Source material Start Marker

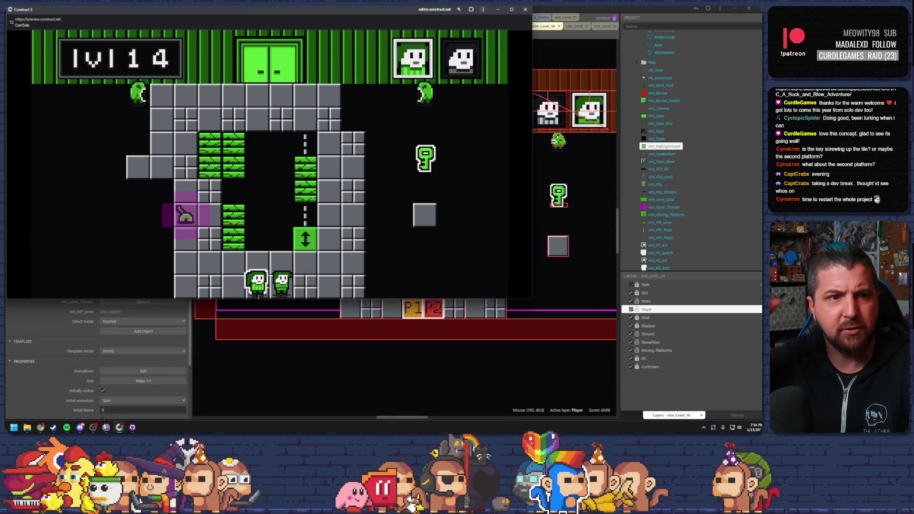
In the running preview, walk the player left and up toward the lever
key("Left")
key("Up")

Source material End Marker

What to do:
The expected output is the full data above, reproduced exactly with no images.

Written solution:
In the running preview, walk the player left and up toward the lever
key("Left")
key("Up")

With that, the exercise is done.